In late February, Ukrainian President Volodymyr Zelensky said 31,000 Ukrainian soldiers had died in the more than two years of fighting.

In August 2023, U.S. officials told The New York Times that around 70,000 Ukrainian soldiers had been killed, with up to 120,000 wounded.

The losses come as Russia presses forward at several points along the current frontlines in eastern and southern Ukraine, gaining territory from Ukrainian forces waiting on more aid deliveries from their Western backers.

Russia claimed the former Ukrainian stronghold of Avdiivka, in the country’s eastern Donetsk region, last month. In the weeks since, Russia has advanced westward, capturing a handful of villages, including Stepove, Lastochkyne and Sieverne.
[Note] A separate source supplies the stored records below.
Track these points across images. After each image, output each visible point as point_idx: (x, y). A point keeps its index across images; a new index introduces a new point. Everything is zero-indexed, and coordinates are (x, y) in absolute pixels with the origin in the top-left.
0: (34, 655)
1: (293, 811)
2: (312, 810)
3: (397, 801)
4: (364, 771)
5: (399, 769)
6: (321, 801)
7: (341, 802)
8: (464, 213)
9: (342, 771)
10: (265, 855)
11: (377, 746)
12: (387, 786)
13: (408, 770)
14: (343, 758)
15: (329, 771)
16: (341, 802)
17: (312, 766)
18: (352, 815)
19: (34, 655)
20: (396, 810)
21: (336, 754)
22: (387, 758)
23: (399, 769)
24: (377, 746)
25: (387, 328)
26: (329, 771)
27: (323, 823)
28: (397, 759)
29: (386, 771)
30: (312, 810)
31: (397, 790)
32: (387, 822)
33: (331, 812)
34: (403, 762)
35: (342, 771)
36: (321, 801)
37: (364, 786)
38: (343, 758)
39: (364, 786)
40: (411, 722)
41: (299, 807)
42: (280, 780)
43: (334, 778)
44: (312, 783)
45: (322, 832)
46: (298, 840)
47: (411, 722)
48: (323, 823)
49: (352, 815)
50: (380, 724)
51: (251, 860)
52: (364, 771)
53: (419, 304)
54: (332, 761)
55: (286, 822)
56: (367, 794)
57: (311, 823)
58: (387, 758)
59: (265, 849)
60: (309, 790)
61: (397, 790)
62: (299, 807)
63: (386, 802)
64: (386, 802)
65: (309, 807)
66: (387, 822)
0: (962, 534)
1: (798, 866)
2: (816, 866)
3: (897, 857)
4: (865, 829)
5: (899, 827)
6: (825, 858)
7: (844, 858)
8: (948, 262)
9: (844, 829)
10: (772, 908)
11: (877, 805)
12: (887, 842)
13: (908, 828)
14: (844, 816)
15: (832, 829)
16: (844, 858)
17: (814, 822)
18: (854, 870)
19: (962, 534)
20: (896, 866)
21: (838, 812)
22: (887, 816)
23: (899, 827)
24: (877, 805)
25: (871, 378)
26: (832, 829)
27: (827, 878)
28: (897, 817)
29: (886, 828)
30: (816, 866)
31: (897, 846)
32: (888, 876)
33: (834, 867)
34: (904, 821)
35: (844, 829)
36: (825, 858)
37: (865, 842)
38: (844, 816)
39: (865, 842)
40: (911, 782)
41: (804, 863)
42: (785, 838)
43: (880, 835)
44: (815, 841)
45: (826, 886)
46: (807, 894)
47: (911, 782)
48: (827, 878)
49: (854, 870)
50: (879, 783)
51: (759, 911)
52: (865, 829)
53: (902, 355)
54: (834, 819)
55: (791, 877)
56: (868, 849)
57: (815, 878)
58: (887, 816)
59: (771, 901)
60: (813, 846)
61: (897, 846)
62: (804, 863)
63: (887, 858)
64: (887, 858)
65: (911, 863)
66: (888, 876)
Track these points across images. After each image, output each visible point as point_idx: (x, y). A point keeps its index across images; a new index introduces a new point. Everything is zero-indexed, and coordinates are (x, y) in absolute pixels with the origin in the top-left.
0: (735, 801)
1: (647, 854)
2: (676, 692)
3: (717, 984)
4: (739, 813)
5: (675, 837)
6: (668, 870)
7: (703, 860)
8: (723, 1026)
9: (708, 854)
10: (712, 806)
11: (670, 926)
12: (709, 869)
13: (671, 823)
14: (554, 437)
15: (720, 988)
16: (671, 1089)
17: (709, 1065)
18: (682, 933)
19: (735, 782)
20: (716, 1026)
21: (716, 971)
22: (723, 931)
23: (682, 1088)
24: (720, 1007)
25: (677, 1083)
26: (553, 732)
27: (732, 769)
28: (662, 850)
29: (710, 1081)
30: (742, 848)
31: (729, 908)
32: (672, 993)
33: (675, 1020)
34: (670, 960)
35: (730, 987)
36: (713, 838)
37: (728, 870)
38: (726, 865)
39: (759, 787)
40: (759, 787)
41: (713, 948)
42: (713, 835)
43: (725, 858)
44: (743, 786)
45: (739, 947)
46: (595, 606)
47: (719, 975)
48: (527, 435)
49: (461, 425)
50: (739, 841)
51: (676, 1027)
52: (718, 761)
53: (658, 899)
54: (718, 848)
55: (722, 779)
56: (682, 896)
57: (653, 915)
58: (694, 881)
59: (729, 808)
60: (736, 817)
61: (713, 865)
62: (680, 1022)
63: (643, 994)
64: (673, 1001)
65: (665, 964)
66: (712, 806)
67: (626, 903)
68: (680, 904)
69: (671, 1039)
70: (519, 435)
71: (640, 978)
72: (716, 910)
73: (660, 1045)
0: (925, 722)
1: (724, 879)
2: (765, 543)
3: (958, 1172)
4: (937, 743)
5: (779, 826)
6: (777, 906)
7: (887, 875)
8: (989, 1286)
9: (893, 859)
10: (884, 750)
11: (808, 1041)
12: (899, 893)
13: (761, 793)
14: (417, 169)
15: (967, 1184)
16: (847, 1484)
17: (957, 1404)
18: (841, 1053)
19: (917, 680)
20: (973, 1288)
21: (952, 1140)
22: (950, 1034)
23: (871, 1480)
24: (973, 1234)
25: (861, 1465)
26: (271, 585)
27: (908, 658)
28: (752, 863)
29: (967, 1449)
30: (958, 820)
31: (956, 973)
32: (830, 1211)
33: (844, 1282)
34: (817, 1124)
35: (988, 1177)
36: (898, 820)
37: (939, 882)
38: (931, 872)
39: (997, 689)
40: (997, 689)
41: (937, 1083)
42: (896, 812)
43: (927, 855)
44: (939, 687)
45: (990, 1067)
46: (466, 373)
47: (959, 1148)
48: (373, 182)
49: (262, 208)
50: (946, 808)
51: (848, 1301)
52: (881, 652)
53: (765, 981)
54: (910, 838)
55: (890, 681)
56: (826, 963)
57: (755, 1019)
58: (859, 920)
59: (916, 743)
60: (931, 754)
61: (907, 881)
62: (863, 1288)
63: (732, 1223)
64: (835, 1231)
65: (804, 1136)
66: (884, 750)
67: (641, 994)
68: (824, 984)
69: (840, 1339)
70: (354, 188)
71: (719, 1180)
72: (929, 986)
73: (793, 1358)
On Sunday, Ukraine’s military said it had repelled more than a dozen attacks over the past 24 hours, including around Orlivka, northwest of Lastochkyne, and Berdychi, north of Orlivka. Russia said on Sunday its forces had fought off 11 Ukrainian counterattacks, including around Orlivka and Berdychi.

Geolocated footage shows Russian forces have advanced in central and eastern Orlivka in recent days, the U.S. think tank, the Institute for the Study of War (ISW) said on Saturday.

“The Russian military command is reportedly committing additional elements to offensive operations west of Avdiivka, further suggesting that Russian forces intend to continue their efforts to advance as far as possible before Ukrainian forces establish harder-to-penetrate defenses,” the think tank argued in its latest assessment.

Moscow’s troops have also advanced to the west and south of the Russian-controlled city of Kreminna, the ISW said on Saturday, including east of the village of Terny. Ukraine said on Sunday that it had repelled attacks around Terny and the village of Tabaivka, northwest of the Moscow-controlled city of Svatove.

The ISW has previously dubbed Russia’s increased operations around Svatove, Kreminna and Kupiansk—a key railway hub—a “cohesive multi-axis offensive operation.”

Russia is “having some success” in this sector of the frontline, the commander of the 13th Brigade of Ukraine’s National Guard told Newsweek on Tuesday.

Moscow has also made some gains in the village of Krynky, on the east bank of the Dnieper River in the Kherson region where Ukraine has been working to expand control, the ISW said on Saturday.